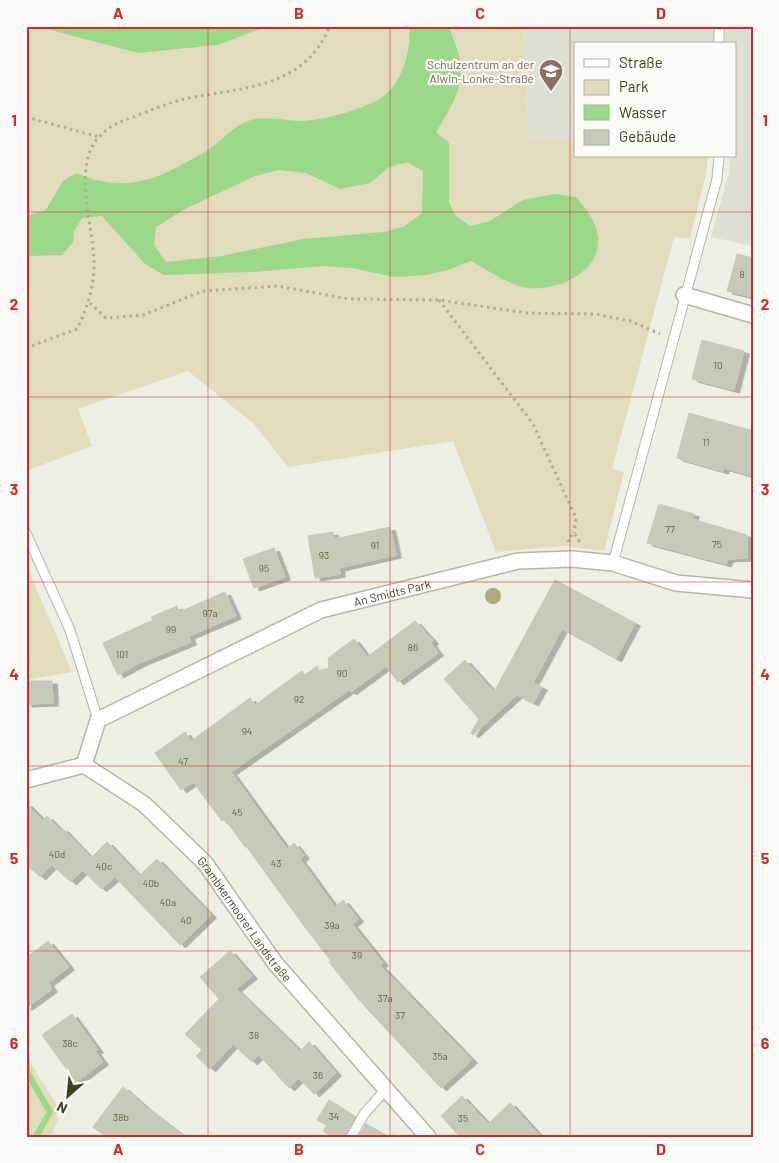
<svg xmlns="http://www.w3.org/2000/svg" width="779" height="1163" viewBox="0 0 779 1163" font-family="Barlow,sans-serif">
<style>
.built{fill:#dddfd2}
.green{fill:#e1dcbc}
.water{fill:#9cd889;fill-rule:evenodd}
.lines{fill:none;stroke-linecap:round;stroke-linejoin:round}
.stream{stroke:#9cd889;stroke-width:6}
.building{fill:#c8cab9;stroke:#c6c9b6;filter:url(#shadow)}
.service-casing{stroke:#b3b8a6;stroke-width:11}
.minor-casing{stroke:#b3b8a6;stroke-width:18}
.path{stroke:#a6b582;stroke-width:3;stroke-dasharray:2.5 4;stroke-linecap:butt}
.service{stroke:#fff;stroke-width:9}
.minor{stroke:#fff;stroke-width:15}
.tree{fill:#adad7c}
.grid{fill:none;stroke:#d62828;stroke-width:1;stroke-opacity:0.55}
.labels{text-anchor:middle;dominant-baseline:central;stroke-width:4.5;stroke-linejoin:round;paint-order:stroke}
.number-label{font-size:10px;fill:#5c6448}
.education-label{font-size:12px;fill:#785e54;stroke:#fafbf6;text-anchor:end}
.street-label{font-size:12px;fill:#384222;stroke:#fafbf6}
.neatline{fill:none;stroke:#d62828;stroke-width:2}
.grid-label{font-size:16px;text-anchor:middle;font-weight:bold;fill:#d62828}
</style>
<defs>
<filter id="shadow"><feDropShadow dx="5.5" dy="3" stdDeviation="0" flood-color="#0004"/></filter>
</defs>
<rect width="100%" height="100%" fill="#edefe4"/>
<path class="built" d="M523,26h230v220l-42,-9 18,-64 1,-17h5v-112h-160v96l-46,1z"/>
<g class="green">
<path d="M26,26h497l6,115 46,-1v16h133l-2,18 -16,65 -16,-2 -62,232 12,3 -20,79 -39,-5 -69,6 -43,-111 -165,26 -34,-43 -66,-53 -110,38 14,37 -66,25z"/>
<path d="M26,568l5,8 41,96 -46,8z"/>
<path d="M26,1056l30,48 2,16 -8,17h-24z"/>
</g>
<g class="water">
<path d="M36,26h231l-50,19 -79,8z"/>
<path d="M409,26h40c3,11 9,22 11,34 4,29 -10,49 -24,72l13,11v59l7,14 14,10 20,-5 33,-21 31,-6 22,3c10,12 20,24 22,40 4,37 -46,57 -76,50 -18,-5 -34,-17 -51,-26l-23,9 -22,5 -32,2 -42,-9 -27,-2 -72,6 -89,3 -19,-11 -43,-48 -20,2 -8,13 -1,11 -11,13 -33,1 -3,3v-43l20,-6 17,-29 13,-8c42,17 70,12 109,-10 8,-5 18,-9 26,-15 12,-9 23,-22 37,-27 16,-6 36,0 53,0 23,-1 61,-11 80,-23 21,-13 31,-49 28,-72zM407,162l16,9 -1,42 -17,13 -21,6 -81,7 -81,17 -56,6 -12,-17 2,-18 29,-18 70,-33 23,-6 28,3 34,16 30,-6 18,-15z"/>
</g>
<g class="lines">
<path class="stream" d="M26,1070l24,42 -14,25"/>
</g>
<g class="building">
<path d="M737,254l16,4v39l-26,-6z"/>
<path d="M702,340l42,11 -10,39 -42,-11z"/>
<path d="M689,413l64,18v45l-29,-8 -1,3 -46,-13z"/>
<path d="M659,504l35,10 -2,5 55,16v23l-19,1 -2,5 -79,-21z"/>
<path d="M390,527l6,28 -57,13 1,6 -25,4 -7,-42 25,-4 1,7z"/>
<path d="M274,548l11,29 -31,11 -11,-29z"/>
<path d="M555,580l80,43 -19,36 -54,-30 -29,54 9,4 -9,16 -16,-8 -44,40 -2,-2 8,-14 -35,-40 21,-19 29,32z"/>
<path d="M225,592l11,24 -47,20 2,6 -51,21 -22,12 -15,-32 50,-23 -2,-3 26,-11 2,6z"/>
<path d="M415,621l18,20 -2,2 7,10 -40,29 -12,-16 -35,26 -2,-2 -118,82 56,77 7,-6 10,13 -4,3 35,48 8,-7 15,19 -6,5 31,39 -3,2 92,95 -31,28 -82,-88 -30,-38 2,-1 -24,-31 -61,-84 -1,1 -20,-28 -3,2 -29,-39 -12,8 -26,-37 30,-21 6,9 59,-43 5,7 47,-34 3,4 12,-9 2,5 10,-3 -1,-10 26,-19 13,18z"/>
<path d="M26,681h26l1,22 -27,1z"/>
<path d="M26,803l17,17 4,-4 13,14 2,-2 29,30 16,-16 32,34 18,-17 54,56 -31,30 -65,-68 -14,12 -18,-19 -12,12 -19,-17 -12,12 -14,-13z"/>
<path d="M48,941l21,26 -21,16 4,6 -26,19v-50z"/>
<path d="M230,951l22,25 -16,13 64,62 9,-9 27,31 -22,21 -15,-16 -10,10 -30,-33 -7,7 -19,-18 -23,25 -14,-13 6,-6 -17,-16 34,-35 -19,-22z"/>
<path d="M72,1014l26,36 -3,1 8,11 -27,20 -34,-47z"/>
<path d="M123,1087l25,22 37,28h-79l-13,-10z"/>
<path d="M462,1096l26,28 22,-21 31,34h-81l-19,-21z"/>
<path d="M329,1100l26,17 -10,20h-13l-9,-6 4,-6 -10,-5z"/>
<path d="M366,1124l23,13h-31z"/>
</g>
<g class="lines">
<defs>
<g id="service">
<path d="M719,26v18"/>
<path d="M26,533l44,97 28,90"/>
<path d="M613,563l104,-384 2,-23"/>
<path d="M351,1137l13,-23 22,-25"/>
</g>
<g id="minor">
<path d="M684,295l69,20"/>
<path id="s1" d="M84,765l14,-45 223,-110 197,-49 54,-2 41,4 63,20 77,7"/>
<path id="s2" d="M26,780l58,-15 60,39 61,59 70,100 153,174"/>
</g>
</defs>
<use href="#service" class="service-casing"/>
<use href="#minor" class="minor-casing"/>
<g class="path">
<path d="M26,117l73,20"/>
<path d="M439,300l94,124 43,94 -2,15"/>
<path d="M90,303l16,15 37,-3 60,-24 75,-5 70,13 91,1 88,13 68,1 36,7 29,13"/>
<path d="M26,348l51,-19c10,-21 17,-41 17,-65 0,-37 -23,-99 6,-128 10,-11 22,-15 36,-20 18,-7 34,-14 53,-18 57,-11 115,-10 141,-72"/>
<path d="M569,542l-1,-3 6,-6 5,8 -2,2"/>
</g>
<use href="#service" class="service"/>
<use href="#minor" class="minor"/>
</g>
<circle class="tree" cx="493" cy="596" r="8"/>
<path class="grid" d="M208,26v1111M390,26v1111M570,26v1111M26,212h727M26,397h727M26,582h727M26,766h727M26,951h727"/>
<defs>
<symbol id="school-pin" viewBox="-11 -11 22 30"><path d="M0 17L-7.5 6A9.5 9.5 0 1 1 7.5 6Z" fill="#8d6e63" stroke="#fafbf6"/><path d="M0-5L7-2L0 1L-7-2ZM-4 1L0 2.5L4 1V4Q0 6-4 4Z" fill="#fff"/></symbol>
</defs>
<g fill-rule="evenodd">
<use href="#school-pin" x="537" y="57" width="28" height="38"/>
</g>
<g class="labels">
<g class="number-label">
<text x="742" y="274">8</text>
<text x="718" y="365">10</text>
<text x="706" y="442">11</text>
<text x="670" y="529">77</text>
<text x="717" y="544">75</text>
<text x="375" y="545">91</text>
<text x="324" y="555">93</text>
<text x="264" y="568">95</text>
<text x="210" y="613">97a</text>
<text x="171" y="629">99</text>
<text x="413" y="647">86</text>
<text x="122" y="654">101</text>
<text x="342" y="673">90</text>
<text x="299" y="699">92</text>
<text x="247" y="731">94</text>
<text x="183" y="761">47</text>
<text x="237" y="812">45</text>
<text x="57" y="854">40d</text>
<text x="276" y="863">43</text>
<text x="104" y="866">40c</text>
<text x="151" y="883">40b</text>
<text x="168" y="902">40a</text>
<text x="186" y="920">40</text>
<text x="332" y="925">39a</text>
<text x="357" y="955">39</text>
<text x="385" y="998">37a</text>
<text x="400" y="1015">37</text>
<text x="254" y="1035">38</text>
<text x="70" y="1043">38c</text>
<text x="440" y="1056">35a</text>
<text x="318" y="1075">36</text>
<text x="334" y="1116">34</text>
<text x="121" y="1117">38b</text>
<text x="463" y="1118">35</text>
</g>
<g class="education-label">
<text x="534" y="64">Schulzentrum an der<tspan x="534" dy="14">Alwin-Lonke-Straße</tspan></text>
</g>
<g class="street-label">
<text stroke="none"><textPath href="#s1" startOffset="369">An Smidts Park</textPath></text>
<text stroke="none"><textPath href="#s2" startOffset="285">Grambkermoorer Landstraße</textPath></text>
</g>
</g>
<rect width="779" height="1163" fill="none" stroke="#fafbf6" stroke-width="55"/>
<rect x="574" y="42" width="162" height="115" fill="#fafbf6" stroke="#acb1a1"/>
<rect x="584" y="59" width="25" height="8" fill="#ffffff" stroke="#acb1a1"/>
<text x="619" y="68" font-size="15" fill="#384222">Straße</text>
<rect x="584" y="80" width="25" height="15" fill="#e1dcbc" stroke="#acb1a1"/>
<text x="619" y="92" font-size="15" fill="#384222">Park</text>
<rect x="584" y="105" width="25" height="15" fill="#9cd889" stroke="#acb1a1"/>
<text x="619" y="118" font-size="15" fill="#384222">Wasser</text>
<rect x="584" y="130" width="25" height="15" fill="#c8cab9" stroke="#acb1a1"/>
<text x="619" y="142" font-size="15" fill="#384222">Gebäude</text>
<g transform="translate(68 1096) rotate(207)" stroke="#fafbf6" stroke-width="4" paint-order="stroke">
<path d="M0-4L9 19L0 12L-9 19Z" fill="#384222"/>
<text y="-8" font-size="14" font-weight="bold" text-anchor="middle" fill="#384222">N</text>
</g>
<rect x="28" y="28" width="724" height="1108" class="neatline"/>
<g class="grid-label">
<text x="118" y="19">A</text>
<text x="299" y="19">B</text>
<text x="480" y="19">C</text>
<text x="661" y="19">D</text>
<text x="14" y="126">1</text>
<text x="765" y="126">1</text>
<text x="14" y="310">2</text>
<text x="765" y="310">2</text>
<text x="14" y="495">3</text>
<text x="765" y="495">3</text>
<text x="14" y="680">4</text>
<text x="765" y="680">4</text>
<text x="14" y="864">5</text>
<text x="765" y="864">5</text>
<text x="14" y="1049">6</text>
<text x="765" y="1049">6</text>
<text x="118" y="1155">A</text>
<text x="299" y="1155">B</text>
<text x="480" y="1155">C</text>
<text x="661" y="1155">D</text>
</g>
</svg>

■ ■ ■ ■ ■ ■ ■

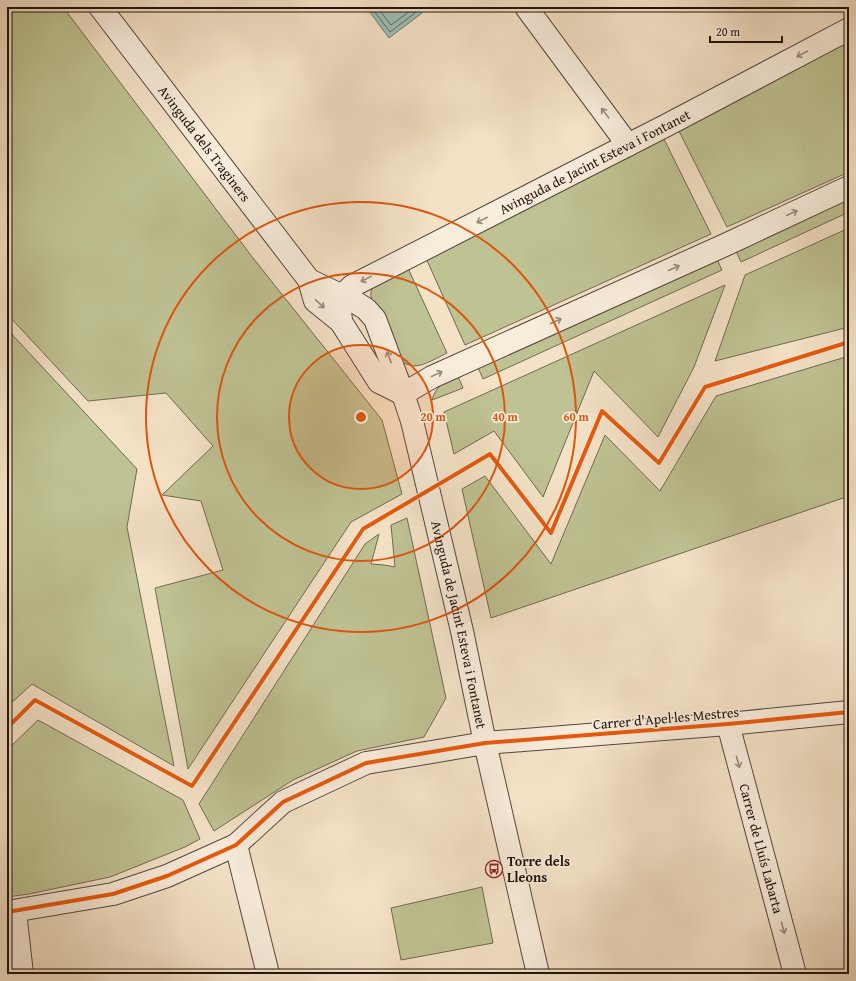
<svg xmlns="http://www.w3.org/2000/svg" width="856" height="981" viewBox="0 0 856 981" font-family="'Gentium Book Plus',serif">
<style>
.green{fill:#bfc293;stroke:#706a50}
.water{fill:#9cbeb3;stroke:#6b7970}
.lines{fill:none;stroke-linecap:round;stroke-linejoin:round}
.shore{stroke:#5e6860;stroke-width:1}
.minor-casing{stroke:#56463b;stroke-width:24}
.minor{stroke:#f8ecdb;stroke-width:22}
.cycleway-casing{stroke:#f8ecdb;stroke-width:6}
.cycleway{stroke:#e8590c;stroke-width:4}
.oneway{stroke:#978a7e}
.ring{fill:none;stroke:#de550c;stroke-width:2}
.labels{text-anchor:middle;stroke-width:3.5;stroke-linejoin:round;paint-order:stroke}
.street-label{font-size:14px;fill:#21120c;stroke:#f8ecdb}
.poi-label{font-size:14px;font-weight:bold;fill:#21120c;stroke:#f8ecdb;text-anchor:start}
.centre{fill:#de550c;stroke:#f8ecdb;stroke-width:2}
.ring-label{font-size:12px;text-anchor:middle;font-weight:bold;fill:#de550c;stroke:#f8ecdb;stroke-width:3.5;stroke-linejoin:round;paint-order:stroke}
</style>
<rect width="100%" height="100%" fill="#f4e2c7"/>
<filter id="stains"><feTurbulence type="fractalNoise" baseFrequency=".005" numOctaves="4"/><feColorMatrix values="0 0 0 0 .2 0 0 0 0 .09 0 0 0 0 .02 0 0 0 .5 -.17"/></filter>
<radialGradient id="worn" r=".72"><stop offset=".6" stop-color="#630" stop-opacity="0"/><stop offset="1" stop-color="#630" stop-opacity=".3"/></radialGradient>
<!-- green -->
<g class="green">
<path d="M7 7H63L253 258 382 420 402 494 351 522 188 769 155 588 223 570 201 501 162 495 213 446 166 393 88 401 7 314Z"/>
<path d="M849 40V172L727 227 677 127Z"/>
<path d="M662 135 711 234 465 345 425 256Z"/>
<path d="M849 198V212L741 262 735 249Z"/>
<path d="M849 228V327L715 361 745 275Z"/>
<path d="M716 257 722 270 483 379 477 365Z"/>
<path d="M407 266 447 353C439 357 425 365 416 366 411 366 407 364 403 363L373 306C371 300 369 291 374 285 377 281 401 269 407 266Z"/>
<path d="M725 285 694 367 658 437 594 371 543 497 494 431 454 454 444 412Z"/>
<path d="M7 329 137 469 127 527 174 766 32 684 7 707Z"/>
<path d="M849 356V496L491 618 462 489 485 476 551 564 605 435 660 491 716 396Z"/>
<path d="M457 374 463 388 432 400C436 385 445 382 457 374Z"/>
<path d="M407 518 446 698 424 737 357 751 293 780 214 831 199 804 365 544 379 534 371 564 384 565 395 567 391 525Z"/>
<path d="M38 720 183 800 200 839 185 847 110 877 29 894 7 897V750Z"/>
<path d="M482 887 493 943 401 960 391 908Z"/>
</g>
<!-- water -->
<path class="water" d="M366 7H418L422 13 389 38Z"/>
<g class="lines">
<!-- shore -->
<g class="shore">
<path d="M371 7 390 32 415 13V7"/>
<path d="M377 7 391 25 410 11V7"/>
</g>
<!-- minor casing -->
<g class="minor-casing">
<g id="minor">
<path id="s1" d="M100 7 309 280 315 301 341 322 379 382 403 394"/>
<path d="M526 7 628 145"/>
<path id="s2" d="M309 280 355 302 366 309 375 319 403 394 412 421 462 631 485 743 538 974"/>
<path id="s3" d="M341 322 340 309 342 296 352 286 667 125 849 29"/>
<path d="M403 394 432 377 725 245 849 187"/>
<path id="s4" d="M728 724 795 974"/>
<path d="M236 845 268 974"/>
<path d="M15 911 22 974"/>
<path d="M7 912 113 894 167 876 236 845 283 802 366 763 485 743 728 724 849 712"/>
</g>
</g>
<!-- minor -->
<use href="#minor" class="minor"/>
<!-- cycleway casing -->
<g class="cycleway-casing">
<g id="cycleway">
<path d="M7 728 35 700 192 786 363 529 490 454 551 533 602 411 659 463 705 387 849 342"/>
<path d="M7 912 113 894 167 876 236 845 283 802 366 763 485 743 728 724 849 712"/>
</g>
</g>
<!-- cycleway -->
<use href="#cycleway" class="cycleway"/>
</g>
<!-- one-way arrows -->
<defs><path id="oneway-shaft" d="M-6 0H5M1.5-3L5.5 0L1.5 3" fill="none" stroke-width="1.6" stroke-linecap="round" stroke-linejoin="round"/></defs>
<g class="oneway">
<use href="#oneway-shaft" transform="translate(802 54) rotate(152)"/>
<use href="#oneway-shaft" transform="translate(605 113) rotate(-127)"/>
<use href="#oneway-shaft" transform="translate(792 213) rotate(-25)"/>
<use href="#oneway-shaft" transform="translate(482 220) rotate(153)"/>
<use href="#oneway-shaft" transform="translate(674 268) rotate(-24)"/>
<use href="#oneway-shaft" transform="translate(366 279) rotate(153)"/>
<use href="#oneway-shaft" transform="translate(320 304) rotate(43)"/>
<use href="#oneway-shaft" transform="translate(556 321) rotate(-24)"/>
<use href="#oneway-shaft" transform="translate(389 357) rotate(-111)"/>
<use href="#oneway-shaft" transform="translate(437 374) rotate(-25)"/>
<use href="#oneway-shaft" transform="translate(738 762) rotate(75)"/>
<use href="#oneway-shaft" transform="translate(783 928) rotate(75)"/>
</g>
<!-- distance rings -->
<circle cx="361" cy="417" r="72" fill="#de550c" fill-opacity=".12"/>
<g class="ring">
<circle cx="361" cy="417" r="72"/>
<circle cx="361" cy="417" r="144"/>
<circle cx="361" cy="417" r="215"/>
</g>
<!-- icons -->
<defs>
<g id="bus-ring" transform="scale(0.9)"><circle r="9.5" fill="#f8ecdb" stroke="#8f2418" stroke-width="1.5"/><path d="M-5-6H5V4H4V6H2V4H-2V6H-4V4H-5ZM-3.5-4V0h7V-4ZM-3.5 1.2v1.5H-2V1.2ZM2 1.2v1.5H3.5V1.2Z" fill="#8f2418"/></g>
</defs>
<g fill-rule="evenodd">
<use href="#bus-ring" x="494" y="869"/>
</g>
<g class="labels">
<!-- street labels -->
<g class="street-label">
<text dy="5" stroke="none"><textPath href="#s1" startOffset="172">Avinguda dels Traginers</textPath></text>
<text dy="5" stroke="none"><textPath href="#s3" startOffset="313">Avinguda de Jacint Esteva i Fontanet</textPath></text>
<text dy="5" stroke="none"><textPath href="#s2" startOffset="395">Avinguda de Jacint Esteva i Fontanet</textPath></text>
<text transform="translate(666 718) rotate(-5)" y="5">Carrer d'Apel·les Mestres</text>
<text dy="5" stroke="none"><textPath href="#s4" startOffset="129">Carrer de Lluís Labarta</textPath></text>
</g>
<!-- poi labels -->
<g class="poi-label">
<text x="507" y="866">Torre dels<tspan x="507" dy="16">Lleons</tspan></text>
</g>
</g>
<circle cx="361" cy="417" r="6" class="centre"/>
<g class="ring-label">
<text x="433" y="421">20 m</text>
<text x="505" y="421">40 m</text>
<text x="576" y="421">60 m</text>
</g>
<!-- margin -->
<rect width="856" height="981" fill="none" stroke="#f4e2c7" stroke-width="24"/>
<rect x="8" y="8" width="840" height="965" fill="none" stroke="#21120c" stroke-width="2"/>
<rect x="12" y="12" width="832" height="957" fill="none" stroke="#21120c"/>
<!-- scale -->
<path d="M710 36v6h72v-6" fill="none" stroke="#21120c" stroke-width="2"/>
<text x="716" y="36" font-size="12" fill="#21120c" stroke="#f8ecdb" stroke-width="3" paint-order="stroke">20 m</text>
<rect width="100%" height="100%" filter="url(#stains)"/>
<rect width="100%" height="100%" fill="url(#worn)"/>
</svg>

■ ■ ■ ■ ■ ■ ■

- Task to carry out: Give the count of lines in the listing that contain the word "worn". No explanation is wanted.

- Response to this exercise: 2